Split down the median

Common sense versus beautification drive on Delhi's roads

ashishs

Ashish Sharma | April 15, 2010


The writing on the wall
The writing on the wall

There is no escaping streetscaping in the run-up to Commonwealth Games. Drive along major roads across New Delhi and you will find central medians being split, battered and restored with similar slabs of concrete.

Even as you struggle to dodge the discarded slabs that threaten to stray ever closer to the centre of the roads, though, take heart. The New Delhi Municipal Corporation (NDMC) has promised to complete “streetscaping and beautification” by August. Of the Rs 1,931.14 crore expenditure estimated in its budget for 2010-11, the share of “roads, public works and projects” has been pegged at Rs 425.49 crore, even as it is not clear just how much is being spent on the roads alone. In the case of the Municipal Corporation of Delhi (MCD), the figures are clearer if less ostentatious, as the Delhi Government last month sanctioned Rs 21.95 crore exclusively for streetscaping of roads around the Commonwealth Games venues. It stands to reason that the MCD should complete the job, exhaust the budget that is, if nothing else, before the Commonwealth Games as well.

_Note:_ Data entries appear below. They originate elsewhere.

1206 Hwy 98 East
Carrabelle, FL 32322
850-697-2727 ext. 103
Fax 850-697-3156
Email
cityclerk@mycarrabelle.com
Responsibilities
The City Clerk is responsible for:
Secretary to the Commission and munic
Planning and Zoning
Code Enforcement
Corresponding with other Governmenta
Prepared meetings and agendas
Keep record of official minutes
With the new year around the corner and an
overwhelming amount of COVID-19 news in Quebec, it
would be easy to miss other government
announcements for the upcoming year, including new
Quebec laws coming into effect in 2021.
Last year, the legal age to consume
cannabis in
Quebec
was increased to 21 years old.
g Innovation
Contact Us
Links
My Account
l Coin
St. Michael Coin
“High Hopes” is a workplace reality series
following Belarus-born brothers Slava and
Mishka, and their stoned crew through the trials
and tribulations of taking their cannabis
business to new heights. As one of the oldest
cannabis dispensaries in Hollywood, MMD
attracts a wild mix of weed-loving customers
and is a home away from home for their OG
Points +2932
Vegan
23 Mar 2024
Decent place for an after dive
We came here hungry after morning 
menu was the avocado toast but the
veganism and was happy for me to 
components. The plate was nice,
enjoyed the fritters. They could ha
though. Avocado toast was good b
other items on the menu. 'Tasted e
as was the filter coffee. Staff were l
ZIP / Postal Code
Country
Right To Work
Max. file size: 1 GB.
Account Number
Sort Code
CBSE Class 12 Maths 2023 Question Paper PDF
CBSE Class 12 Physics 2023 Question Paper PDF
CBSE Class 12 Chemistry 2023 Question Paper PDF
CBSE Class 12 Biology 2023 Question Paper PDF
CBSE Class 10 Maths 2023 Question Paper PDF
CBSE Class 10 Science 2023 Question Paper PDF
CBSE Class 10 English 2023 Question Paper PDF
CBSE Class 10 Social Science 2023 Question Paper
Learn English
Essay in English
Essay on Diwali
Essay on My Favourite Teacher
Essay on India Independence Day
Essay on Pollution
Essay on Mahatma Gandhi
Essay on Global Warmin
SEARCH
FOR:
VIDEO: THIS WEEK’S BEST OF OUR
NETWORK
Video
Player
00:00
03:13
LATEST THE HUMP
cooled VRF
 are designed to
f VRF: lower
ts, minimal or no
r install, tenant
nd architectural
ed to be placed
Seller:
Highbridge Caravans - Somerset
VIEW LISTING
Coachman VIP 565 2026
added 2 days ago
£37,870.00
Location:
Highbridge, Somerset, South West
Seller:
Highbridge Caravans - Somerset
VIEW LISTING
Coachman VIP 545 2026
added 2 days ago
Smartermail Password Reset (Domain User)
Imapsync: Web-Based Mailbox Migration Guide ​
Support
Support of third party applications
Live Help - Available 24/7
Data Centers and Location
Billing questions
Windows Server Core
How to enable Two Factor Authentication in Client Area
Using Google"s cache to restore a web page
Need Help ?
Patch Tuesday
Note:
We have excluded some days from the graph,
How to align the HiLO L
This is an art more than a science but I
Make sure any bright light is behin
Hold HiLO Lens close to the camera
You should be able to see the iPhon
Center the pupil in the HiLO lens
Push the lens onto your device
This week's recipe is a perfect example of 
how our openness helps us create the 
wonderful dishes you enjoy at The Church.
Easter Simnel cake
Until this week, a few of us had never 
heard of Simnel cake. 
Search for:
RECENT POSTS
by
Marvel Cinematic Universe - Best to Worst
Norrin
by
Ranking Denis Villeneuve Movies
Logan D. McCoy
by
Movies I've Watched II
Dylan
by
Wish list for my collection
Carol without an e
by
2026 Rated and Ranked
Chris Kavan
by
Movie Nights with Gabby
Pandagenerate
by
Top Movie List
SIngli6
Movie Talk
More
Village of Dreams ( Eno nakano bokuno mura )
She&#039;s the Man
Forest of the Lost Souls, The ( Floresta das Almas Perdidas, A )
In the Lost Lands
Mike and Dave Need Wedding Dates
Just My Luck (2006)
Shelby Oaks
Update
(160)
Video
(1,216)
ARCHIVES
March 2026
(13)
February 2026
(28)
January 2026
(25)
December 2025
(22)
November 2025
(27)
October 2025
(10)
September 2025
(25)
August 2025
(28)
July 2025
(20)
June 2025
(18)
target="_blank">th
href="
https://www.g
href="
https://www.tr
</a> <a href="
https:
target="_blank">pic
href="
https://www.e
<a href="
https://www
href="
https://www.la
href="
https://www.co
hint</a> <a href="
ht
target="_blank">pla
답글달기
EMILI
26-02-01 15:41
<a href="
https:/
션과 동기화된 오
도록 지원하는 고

What does not stand to reason, though, to say little of the desirability of rational use of scarce resources or, heaven forbid, aesthetics, is the government's idea of streetscaping and beautification. In a city being systematically scarred by the ugliest of concrete pillars along the metro's expanding routes, unattractive central medians can barely cause offence. But the absurd soon turns to the unpardonable when you look at the look-alike replacements. Even in rare cases where the newer slabs are a bit taller, or thicker, or redder, just how beautiful would they make the central median?

Doubtful as the case for this so-called beautification drive may be, it is clogging roads, holding up traffic, wasting precious time and fuel and causing heartburn among lakhs of drivers and pedestrians across the city.

To be sure, the issue is not confined to Delhi or Commonwealth Games or central medians alone. Holloway Road in north London was dug up 500 times within a year by April 2009 due to roadworks. Similarly, controversy raged over aesthetics versus safety in New York six years ago when one person died due to the barriers installed at the Park Avenue medians by the authorities that strived to replicate a touch of Paris. Streetscaping in Chicago has also led to raging debates in the past. Delhi has, then, caught up with the West.

It took one enterprisingly enraged resident to encapsulate the increasing resentment among Delhiites, in a telltale graffiti at Safdarjung flyover. Take a look at the accompanying picture. "Sometimes," it reads, "I hope the games are a disaster."